YARGITAY KARARI
DAİRE : 3. Ceza Dairesi
ESAS NO : 2021/6688
KARAR NO : 2023/157
KARAR TARİHİ : 17.01.2023
İNCELENEN KARARIN
MAHKEMESİ :Ceza Dairesi
SAYISI : 2018/463 E., 2018/1097 K.
SUÇ : Silahlı terör örgütüne üye olma
HÜKÜM : Sanığın, 3713 sayılı Kanun’un 7/1 ve TCK’nın 314/2, 3713 sayılı Kanun’un 5/1, TCK’nın 62/1, 53/1-2-3, 58/9, 63/1 maddeleri gereğince cezalandırılmasına ilişkin Adıyaman 2. Ağır Ceza Mahkemesinin 18.12.2017 … ve 2017/372 (E) ve 2017/312 (K) sayılı hükmüne ilişkin istinaf başvurusunun düzeltilerek esastan reddi kararı
İlk Derece Mahkemesince verilen hükme yönelik istinaf incelemesi üzerine Bölge Adliye Mahkemesi tarafından verilen kararın; 5271 sayılı Ceza Muhakemesi Kanunu’nun (5271 sayılı Kanun’un) 286 ncı maddesinin birinci fıkrası uyarınca temyiz edilebilir olduğu, 260 ıncı maddesinin birinci fıkrası gereği temyiz edenin hükmü temyize hak ve yetkisinin bulunduğu, 291 inci maddesinin birinci fıkrası gereği temyiz isteminin süresinde olduğu, 294 üncü maddesinin birinci fıkrası gereği temyiz dilekçesinde temyiz sebeplerine yer verildiği, 298 inci maddesinin birinci fıkrası gereği temyiz isteminin reddini gerektirir bir durumun bulunmadığı yapılan ön inceleme neticesinde tespit edilmiştir.
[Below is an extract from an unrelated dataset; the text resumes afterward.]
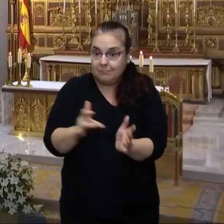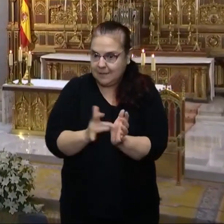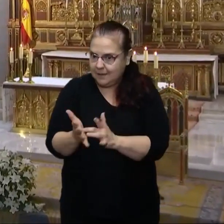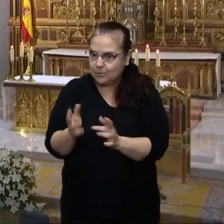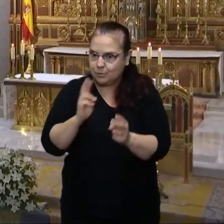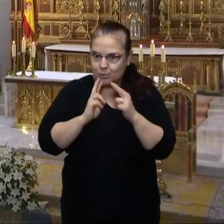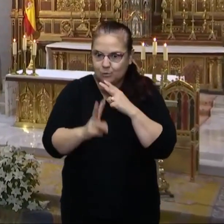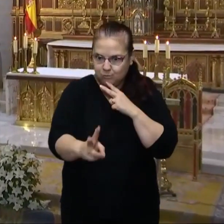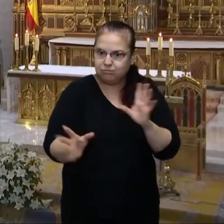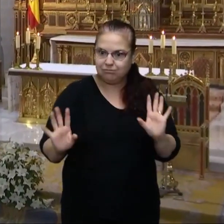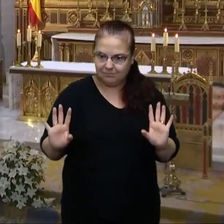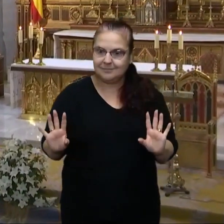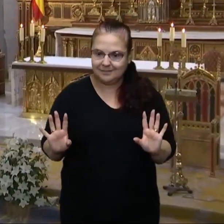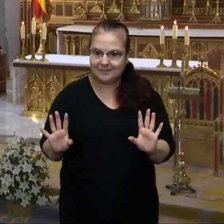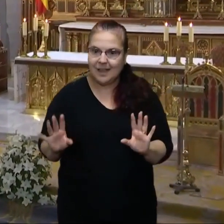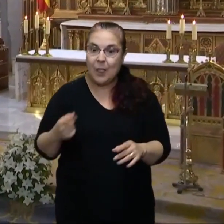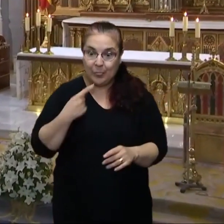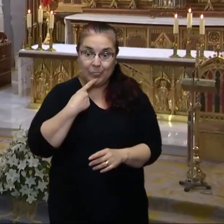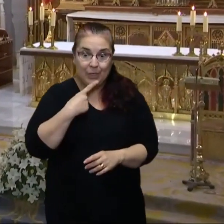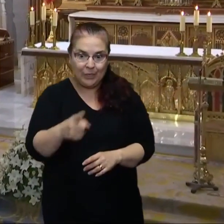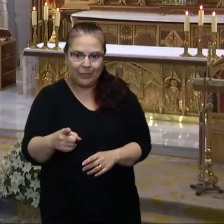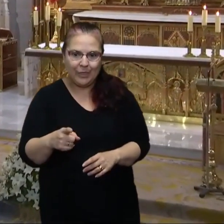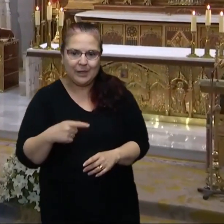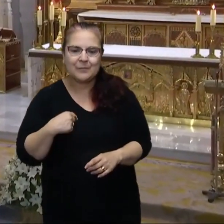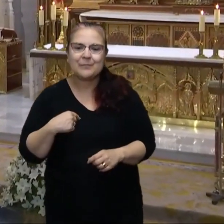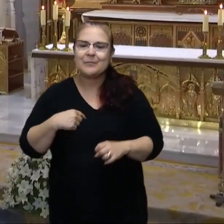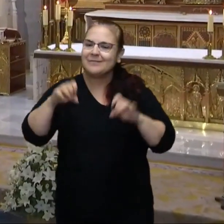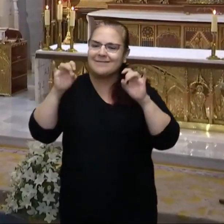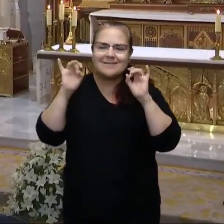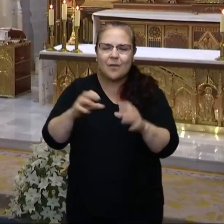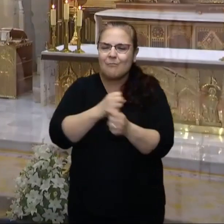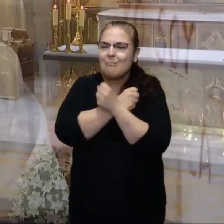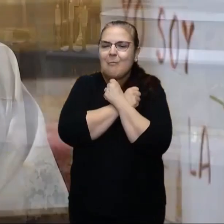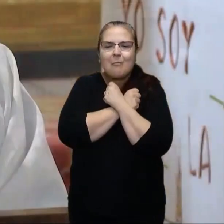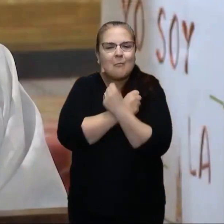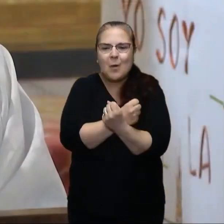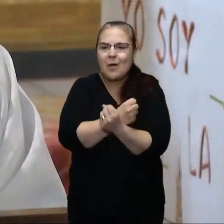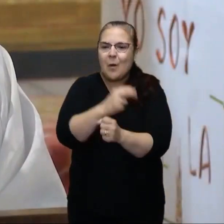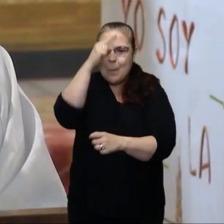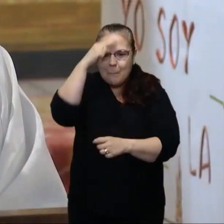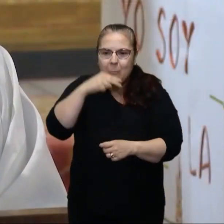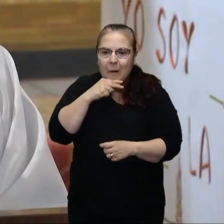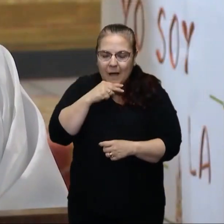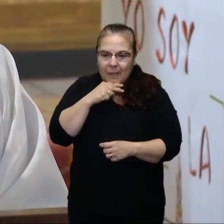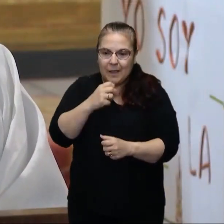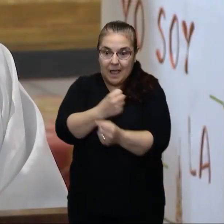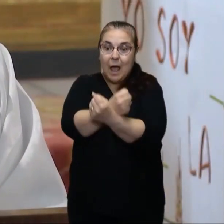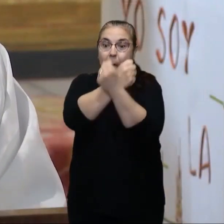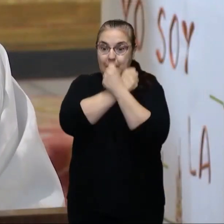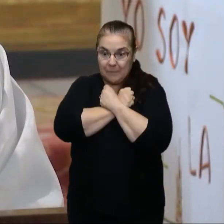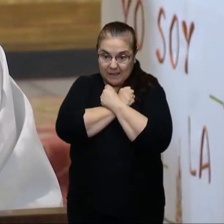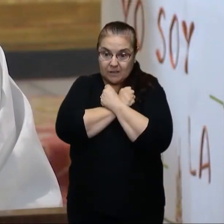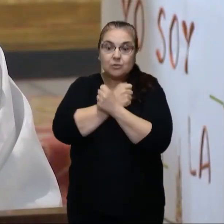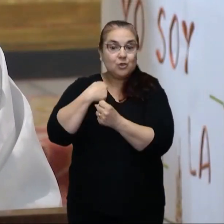le hacemos esa pregunta, y ya ha dicho, como el Padre me ha amado, así os he amado yo.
Hükmolunan ceza miktarına göre yasal koşulları oluşmadığından sanık müdafiinin duruşmalı inceleme isteminin 5271 sayılı CMK’nın 299 uncu maddesi uyarınca REDDİNE karar verilmekle, gereği düşünüldü:
I. HUKUKÎ SÜREÇ
1. Adıyaman 2. Ağır Ceza Mahkemesinin, 18.12.2017 tarihli ve 2017/372 Esas, 2017/312 sayılı kararı ile sanık hakkında silahlı terör örgütüne üye olma suçundan, 3713 sayılı Terörle Mücadele Kanunu’nun (3713 sayılı Kanun) 7 inci maddesinin birinci fıkrası, 5237 sayılı Türk Ceza Kanunu’nun (5237 sayılı Kanun) 314 üncü maddesinin ikinci fıkrası, 3713 sayılı Terörle Mücadele Kanunu’nun (3713 sayılı Kanun) 5 inci maddesinin birinci fıkrası ve 5327 sayılı Kanun’un 62 nci maddesinin birinci fıkrası ve 53 üncü maddesinin birinci, ikinci, üçüncü fıkrası uyarınca 6 yıl 3 ay hapis cezası ile cezalandırılmasına ve hak yoksunluklarına karar verilmiştir.
2. Gaziantep Bölge Adliye Mahkemesi 3. Ceza Dairesinin, 16.05.2018 tarihli ve 2018/463 Esas, 2018/1097 sayılı kararı ile sanık hakkında İlk Derece Mahkemesince kurulan hükme yönelik sanık müdafiinin istinaf başvurusunun hüküm fıkrasının birinci bendindeki “…3713 sayılı TMK’nın 7/1. maddesi yollamasıyla…” ibaresinin çıkartılması suretiyle 5271 sayılı Kanun’un 280 inci maddesinin birinci fıkrasının (a) bendi uyarınca düzeltilerek esastan reddine karar verilmiştir.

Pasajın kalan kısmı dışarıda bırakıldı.